- EXERCISE:
Give these records again word for word, beginning with the line that contains "Is the value" and continuing through the line that contains "How many distinct data groups are displayed?", both lines included.

- DATA FOR THIS TASK:
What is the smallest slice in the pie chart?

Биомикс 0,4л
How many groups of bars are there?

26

--

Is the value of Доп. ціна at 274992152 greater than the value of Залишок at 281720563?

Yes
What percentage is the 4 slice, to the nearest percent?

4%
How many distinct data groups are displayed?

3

---

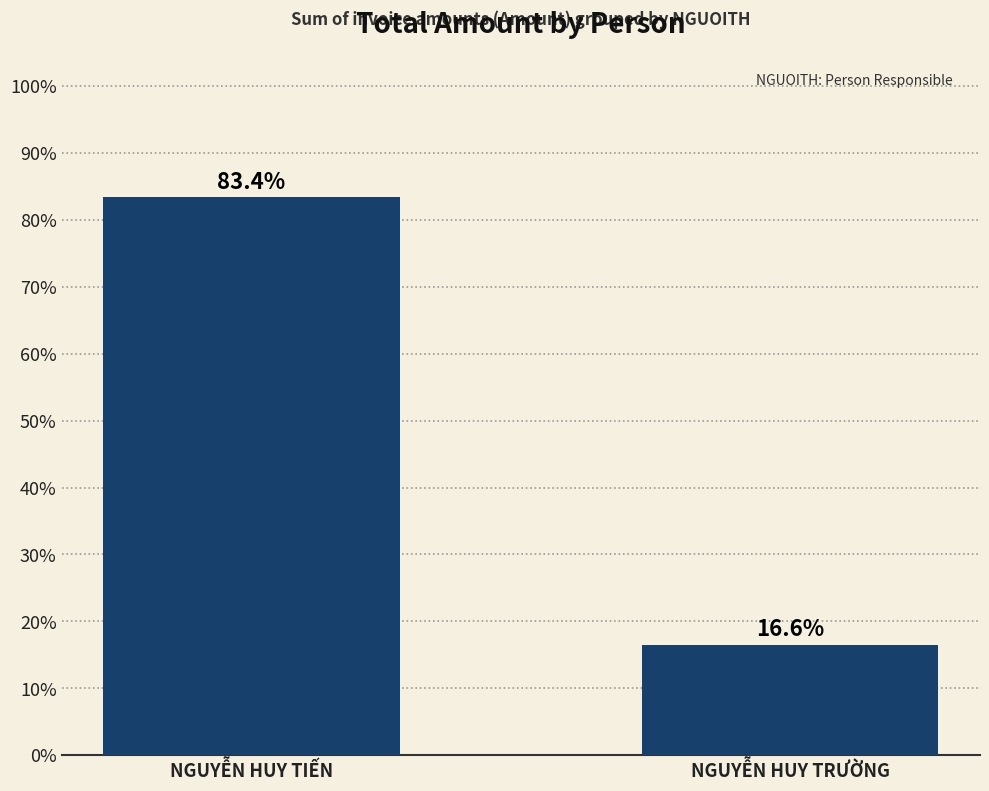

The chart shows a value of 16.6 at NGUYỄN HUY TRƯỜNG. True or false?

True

- WRITTEN ANSWER:
Is the value of Доп. ціна at 274992152 greater than the value of Залишок at 281720563?

Yes
What percentage is the 4 slice, to the nearest percent?

4%
How many distinct data groups are displayed?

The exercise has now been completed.